Rows of strawberry fields on Île d'Orléans with the St. Lawrence River in the background
← Canada

Île d'Orléans

"Twenty minutes from downtown Quebec City, and suddenly you're in a farmhouse Quebec that predates the city itself."

A farming island in the St. Lawrence minutes from Quebec City, called the cradle of French America, where six historic parishes still grow the province's best strawberries.

It takes about twenty minutes to drive from downtown Quebec City across the bridge onto Île d’Orléans, and in that short span the landscape rewinds two or three centuries. This island in the St. Lawrence — 34 kilometers long, ringed by a single road that loops its perimeter — is where some of the earliest French settlers put down roots in the 1650s, and it’s often called the “cradle of French America” because so many Québécois families, and by extension Franco-American families across New England, can trace their surname back to one of the island’s original parishes. I drove the loop road counter-clockwise on a whim and kept having to pull over, not for any single dramatic sight but for the accumulated effect of stone farmhouses, church spires, and orchard rows running down to the river.

The island is still, remarkably, a working agricultural landscape rather than a preserved one — strawberry fields dominate the southern parishes, and in June the roadside stands sell berries so ripe they’re borderline unshippable, sold within hours of picking. I stopped at one stand near Saint-Laurent, bought a basket still warm from the field, and ate most of it before reaching the next village, which the farmer running the stand seemed to find entirely predictable.

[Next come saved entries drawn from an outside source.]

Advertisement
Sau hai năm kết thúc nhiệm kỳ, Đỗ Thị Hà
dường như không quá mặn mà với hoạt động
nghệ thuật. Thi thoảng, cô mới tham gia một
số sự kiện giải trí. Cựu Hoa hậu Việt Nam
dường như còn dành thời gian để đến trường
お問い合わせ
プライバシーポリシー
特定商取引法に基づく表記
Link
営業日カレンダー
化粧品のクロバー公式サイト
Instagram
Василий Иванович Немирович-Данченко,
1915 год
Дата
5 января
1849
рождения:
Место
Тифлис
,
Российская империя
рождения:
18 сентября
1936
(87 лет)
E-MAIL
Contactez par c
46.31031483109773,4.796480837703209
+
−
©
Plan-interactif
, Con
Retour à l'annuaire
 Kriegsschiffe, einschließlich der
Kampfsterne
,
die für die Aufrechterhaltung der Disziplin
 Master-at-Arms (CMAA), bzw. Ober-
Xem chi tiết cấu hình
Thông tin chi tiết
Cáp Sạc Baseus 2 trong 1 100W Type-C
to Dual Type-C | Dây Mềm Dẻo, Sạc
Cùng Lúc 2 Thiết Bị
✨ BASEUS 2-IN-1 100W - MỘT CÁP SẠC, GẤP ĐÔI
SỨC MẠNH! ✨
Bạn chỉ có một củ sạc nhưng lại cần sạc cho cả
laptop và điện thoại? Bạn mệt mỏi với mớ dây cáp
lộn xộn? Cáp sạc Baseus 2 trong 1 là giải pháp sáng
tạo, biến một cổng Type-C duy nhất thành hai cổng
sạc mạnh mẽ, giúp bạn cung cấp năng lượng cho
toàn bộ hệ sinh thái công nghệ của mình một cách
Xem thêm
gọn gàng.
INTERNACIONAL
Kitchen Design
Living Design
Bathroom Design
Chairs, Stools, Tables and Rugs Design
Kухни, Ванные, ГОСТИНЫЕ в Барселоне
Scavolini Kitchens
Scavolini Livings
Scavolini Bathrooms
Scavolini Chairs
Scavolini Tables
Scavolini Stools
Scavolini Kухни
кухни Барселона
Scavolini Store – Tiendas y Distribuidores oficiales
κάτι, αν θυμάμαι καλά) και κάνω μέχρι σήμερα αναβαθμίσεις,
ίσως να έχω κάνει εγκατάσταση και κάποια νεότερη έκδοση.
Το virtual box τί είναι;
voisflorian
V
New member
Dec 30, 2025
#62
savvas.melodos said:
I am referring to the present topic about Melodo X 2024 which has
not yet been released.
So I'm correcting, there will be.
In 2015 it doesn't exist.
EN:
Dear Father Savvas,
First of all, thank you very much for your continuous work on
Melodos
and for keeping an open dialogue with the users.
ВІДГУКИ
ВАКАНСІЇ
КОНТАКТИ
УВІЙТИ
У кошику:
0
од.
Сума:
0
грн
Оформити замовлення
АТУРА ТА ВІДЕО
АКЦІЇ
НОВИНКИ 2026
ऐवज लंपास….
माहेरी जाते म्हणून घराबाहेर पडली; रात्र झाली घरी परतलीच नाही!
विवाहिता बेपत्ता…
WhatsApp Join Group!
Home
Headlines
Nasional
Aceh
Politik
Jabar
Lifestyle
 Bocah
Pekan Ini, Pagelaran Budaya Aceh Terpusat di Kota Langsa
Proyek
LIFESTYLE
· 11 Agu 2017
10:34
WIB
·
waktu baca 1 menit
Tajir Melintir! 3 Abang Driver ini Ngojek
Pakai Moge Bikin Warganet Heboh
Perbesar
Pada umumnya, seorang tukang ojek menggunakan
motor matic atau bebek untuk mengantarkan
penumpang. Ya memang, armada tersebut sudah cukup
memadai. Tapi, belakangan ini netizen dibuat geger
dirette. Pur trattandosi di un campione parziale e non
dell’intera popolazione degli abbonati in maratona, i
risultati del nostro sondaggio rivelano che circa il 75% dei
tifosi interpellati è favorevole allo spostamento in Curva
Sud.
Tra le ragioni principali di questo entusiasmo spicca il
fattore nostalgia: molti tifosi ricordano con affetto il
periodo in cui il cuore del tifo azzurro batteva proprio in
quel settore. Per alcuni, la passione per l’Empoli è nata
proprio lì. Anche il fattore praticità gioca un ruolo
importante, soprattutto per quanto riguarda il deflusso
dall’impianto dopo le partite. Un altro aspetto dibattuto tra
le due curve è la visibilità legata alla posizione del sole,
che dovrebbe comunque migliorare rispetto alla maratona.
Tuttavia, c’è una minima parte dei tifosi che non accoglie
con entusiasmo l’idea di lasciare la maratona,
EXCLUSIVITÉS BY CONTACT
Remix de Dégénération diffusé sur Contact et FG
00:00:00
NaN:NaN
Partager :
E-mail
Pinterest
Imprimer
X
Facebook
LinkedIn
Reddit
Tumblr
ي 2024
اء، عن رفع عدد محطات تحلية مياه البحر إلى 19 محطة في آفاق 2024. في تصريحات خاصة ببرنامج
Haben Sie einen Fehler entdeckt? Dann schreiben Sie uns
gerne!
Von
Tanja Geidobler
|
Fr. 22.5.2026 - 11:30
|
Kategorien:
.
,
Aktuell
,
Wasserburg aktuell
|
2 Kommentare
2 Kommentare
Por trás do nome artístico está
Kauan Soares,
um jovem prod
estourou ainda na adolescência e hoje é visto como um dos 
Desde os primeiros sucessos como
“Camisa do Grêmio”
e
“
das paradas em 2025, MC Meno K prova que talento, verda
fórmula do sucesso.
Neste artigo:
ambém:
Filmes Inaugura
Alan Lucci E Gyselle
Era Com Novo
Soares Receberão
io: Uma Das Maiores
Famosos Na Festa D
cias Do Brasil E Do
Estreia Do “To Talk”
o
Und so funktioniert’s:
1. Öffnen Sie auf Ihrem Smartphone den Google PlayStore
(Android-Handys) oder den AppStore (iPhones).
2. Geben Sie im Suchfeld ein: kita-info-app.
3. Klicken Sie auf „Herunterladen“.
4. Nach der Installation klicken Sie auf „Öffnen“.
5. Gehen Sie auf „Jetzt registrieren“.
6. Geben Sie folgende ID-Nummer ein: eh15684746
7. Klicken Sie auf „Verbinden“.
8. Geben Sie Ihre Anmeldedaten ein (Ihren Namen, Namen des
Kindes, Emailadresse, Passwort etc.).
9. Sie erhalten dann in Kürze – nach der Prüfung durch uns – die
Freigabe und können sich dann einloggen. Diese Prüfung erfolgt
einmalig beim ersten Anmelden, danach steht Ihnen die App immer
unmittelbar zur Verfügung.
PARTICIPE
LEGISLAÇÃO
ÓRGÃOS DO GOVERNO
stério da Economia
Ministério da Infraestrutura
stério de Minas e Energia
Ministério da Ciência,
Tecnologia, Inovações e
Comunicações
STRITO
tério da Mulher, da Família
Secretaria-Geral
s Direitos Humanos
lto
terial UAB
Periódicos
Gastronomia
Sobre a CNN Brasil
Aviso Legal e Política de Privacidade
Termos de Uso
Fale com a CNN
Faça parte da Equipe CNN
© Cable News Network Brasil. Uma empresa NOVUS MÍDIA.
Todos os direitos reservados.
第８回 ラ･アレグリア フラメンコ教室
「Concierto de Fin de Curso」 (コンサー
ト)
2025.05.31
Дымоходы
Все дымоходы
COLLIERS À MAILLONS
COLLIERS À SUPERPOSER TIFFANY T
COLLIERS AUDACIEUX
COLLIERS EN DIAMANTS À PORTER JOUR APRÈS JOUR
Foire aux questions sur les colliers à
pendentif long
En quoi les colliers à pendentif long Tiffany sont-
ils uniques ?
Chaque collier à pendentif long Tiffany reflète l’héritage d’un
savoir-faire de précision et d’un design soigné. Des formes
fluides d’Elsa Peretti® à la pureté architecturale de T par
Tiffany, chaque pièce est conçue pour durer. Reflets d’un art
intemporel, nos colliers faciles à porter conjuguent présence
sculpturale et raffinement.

Traditional stone Quebec farmhouse with a steep roof on Île d'Orléans

Six Parishes, One Road

The island splits into six historic parishes — Sainte-Pétronille, Saint-Laurent, Saint-Jean, Saint-François, Sainte-Famille, and Saint-Pierre — each with its own church, its own particular economy, and its own slightly proprietary sense of identity, which felt very familiar to me as someone raised among French villages that all insist their boulangerie is the region’s best. Sainte-Pétronille, at the island’s western tip, has the best view back toward Quebec City and Montmorency Falls across the water, and was historically the summer retreat for the city’s wealthier families, its houses noticeably grander than elsewhere on the island. Saint-Jean, on the south shore, was historically home to river pilots who guided ships up the treacherous stretches of the St. Lawrence, and the houses there still carry a certain maritime formality.

Historic stone church steeple in one of Île d'Orléans's six parish villages

Cider, Cassis, and a Slower Register

Beyond strawberries, the island has quietly built a reputation for cider houses and a black-currant liqueur called cassis, produced at a handful of small operations that have turned farm buildings into tasting rooms. I ended my day at one such cidery on the north shore, glass of ice cider in hand, watching the sun drop over fields that had been worked continuously since before Louis XIV. Quebec City’s skyline was visible in the distance, and the whole scene felt like proof that you don’t need to travel far to feel like you’ve traveled centuries.

When to go: June for strawberry season at its peak; September for apple harvest and cider tastings, with the added benefit of the island’s orchards turning color before the crowds arrive.